Geçen akşam kardeşimle beraber Remgillerdeydik...


Geçen gün bahar temizliği niyetine kitaplığıma girdim. Yıllardan beri sakladığım defterlerim var. İçlerinde ne olduğunu ben bile unuttum. Bu defterlerden birini karıştırırken bir not gözüme çarptı
'' Koolhaas Houselife''
Zamanında not almışım ama daha sonra ilgilenmeye fırsatım olmamış. Kısmet bugüneymiş diye geçtim bilgisayarın başına. Bahar temizliği biraz daha bekleyebilir.
Belgesel, Rem Koolhaas'ın 1998 yılında Bordeaux'da tekerlekli sandalye kullanan bir müşterisi için yaptığı evi anlatıyor, Maison a Bordeaux.( Time Dergisi; 1998 Yılı En İyi Tasarım)
Ama belgeselimizin kahramanı evin temizlikçi kadını. Dolayısıyla belgeselin gidişatını Rem Koolhaas'ın modern mimari görüşü vs. değil, baya baya bizim Perihan abla belirliyor.
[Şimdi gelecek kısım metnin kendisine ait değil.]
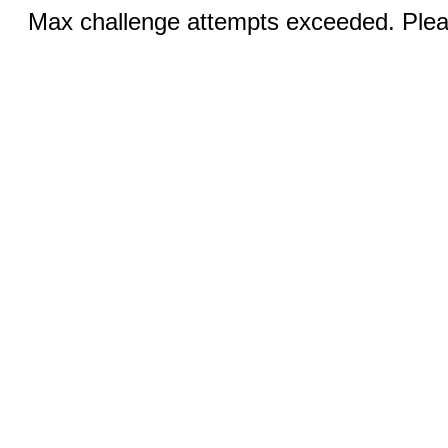
Max challenge attempts exceeded. Pleas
Evi veya belgeseli çok fazla anlatmak istemiyorum, internette kolayca bulunuyor. Kendiniz izleyin görün.
Ama şunu söylemezsem çatlarım; o kadının, üçgen basamaklı dönen merdivenden, elinde elektrik süpürgesiyle çıkma çabası efsaneydi.

Aslında kendimizi olaya fazla kaptırdığımızda gerçeklikten nasıl koptuğumuzun resmidir. Sen kesintisiz manzara diye tüm duvarları cam yaparsan kadın da perdeleri düzelteyim diye 15-20 dk boyunca yürür.
Brüt beton olsun, malzemenin ham halini göreyim dersen, Rem Koolhaas da olsan, yaptığın evi su basar, pencere altlarına eski fanilalarını sıkıştırırlar.

Ama müşterinin Rem'e evi sipariş ederkenki sözlerini düşünüyorum da belki de bu evi ''engellilere'' bakış açımızı değerlendirdiğim bir yazı içinde anlatmalıydım.

“Tahmin edebileceğinin aksine, yalın, basit değil, karmaşık, komplike bir ev istiyorum. Çünkü, başkalarının aksine, bu ev benim hayatımı belirleyecek”
Bakmayın böyle durduğuna, aslında nasıl sevimli bir adam anlatamam.